** What you will do **
Every line below from the one with "Papatiksensapakaan" through the one with "where the #" should be retyped exactly, both ends included; no other lines and no pictures.

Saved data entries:
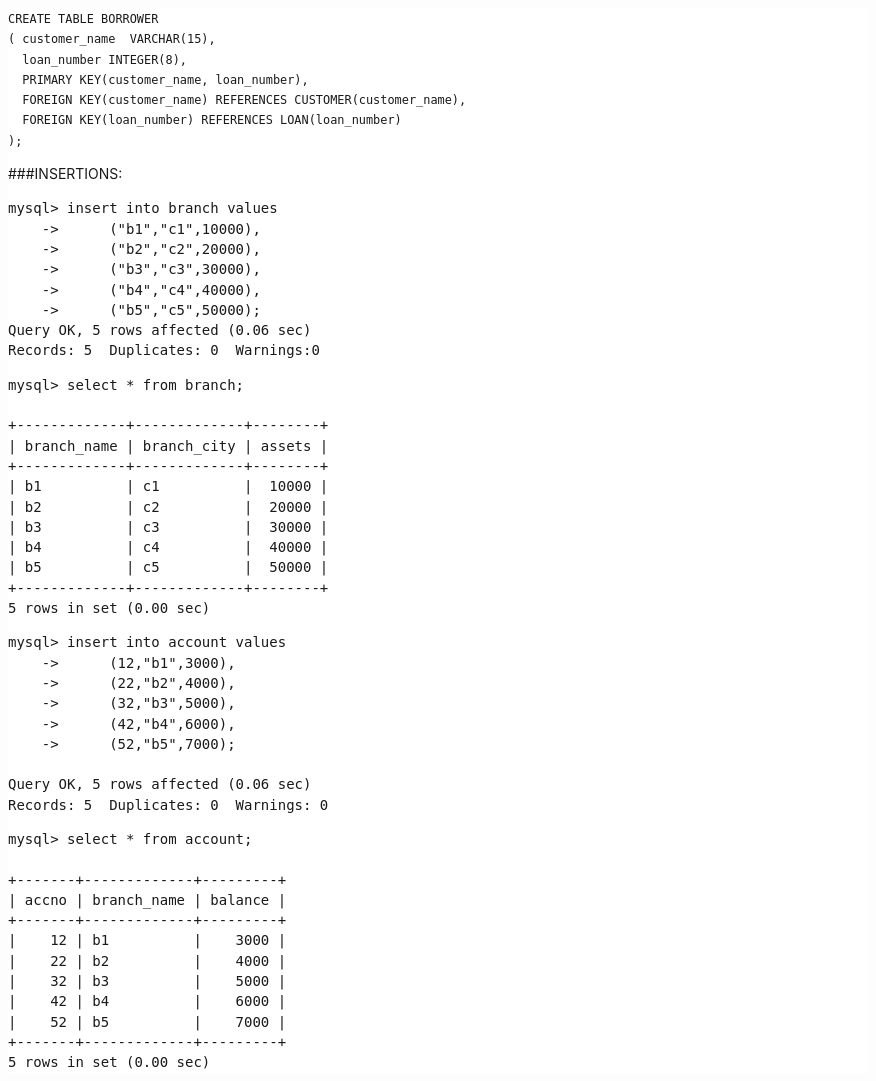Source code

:     CREATE TABLE BORROWER
    ( customer_name  VARCHAR(15),
      loan_number INTEGER(8),
      PRIMARY KEY(customer_name, loan_number),
      FOREIGN KEY(customer_name) REFERENCES CUSTOMER(customer_name),
      FOREIGN KEY(loan_number) REFERENCES LOAN(loan_number)
    );
</pre>

###INSERTIONS:

<pre>mysql> insert into branch values
    -> 		("b1","c1",10000),
    -> 		("b2","c2",20000),
    -> 		("b3","c3",30000),
    -> 		("b4","c4",40000),
    -> 		("b5","c5",50000);
Query OK, 5 rows affected (0.06 sec)
Records: 5  Duplicates: 0  Warnings:0</pre>

<pre>mysql> select * from branch;

+-------------+-------------+--------+
| branch_name | branch_city | assets |
+-------------+-------------+--------+
| b1          | c1          |  10000 |
| b2          | c2          |  20000 |
| b3          | c3          |  30000 |
| b4          | c4          |  40000 |
| b5          | c5          |  50000 |
+-------------+-------------+--------+
5 rows in set (0.00 sec)</pre>


<pre>mysql> insert into account values
    -> 		(12,"b1",3000),
    -> 		(22,"b2",4000),
    -> 		(32,"b3",5000),
    -> 		(42,"b4",6000),
    -> 		(52,"b5",7000);

Query OK, 5 rows affected (0.06 sec)
Records: 5  Duplicates: 0  Warnings: 0</pre>

<pre>mysql> select * from account;

+-------+-------------+---------+
| accno | branch_name | balance |
+-------+-------------+---------+
|    12 | b1          |    3000 |
|    22 | b2          |    4000 |
|    32 | b3          |    5000 |
|    42 | b4          |    6000 |
|    52 | b5          |    7000 |
+-------+-------------+---------+
5 rows in set (0.00 sec)</pre>
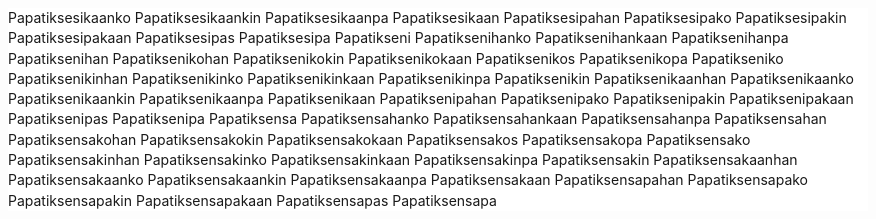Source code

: Papatiksesikaanko
Papatiksesikaankin
Papatiksesikaanpa
Papatiksesikaan
Papatiksesipahan
Papatiksesipako
Papatiksesipakin
Papatiksesipakaan
Papatiksesipas
Papatiksesipa
Papatikseni
Papatiksenihanko
Papatiksenihankaan
Papatiksenihanpa
Papatiksenihan
Papatiksenikohan
Papatiksenikokin
Papatiksenikokaan
Papatiksenikos
Papatiksenikopa
Papatikseniko
Papatiksenikinhan
Papatiksenikinko
Papatiksenikinkaan
Papatiksenikinpa
Papatiksenikin
Papatiksenikaanhan
Papatiksenikaanko
Papatiksenikaankin
Papatiksenikaanpa
Papatiksenikaan
Papatiksenipahan
Papatiksenipako
Papatiksenipakin
Papatiksenipakaan
Papatiksenipas
Papatiksenipa
Papatiksensa
Papatiksensahanko
Papatiksensahankaan
Papatiksensahanpa
Papatiksensahan
Papatiksensakohan
Papatiksensakokin
Papatiksensakokaan
Papatiksensakos
Papatiksensakopa
Papatiksensako
Papatiksensakinhan
Papatiksensakinko
Papatiksensakinkaan
Papatiksensakinpa
Papatiksensakin
Papatiksensakaanhan
Papatiksensakaanko
Papatiksensakaankin
Papatiksensakaanpa
Papatiksensakaan
Papatiksensapahan
Papatiksensapako
Papatiksensapakin
Papatiksensapakaan
Papatiksensapas
Papatiksensapa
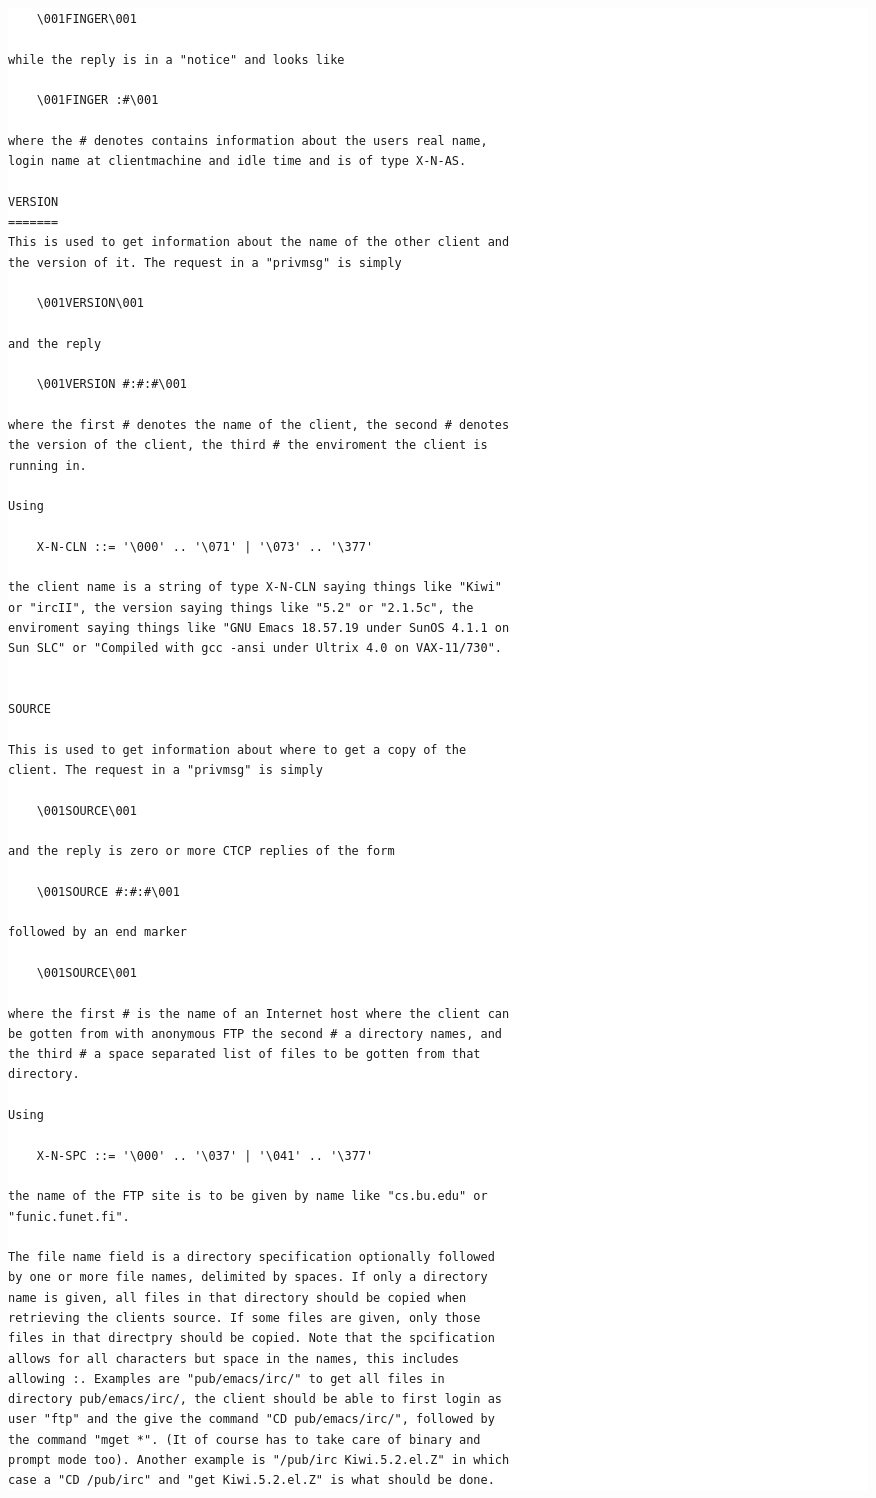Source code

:     	\001FINGER\001
    
    while the reply is in a "notice" and looks like
    
    	\001FINGER :#\001
    
    where the # denotes contains information about the users real name,
    login name at clientmachine and idle time and is of type X-N-AS.
    
    VERSION
    =======
    This is used to get information about the name of the other client and
    the version of it. The request in a "privmsg" is simply
    
    	\001VERSION\001
    
    and the reply
    
    	\001VERSION #:#:#\001
    
    where the first # denotes the name of the client, the second # denotes
    the version of the client, the third # the enviroment the client is
    running in.
    
    Using
    
    	X-N-CLN	::= '\000' .. '\071' | '\073' .. '\377' 
    
    the client name is a string of type X-N-CLN saying things like "Kiwi"
    or "ircII", the version saying things like "5.2" or "2.1.5c", the
    enviroment saying things like "GNU Emacs 18.57.19 under SunOS 4.1.1 on
    Sun SLC" or "Compiled with gcc -ansi under Ultrix 4.0 on VAX-11/730".
    
    
    SOURCE
    
    This is used to get information about where to get a copy of the
    client. The request in a "privmsg" is simply
    
    	\001SOURCE\001
    
    and the reply is zero or more CTCP replies of the form
    
    	\001SOURCE #:#:#\001
    
    followed by an end marker
    
    	\001SOURCE\001
    
    where the first # is the name of an Internet host where the client can
    be gotten from with anonymous FTP the second # a directory names, and
    the third # a space separated list of files to be gotten from that
    directory.
    
    Using
    
    	X-N-SPC	::= '\000' .. '\037' | '\041' .. '\377' 
    
    the name of the FTP site is to be given by name like "cs.bu.edu" or
    "funic.funet.fi".
    
    The file name field is a directory specification optionally followed
    by one or more file names, delimited by spaces. If only a directory
    name is given, all files in that directory should be copied when
    retrieving the clients source. If some files are given, only those
    files in that directpry should be copied. Note that the spcification
    allows for all characters but space in the names, this includes
    allowing :. Examples are "pub/emacs/irc/" to get all files in
    directory pub/emacs/irc/, the client should be able to first login as
    user "ftp" and the give the command "CD pub/emacs/irc/", followed by
    the command "mget *". (It of course has to take care of binary and
    prompt mode too). Another example is "/pub/irc Kiwi.5.2.el.Z" in which
    case a "CD /pub/irc" and "get Kiwi.5.2.el.Z" is what should be done.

** Task output **
Papatiksensapakaan
Papatiksensapas
Papatiksensapa
Source code

:     	\001FINGER\001
    
    while the reply is in a "notice" and looks like
    
    	\001FINGER :#\001
    
    where the # denotes contains information about the users real name,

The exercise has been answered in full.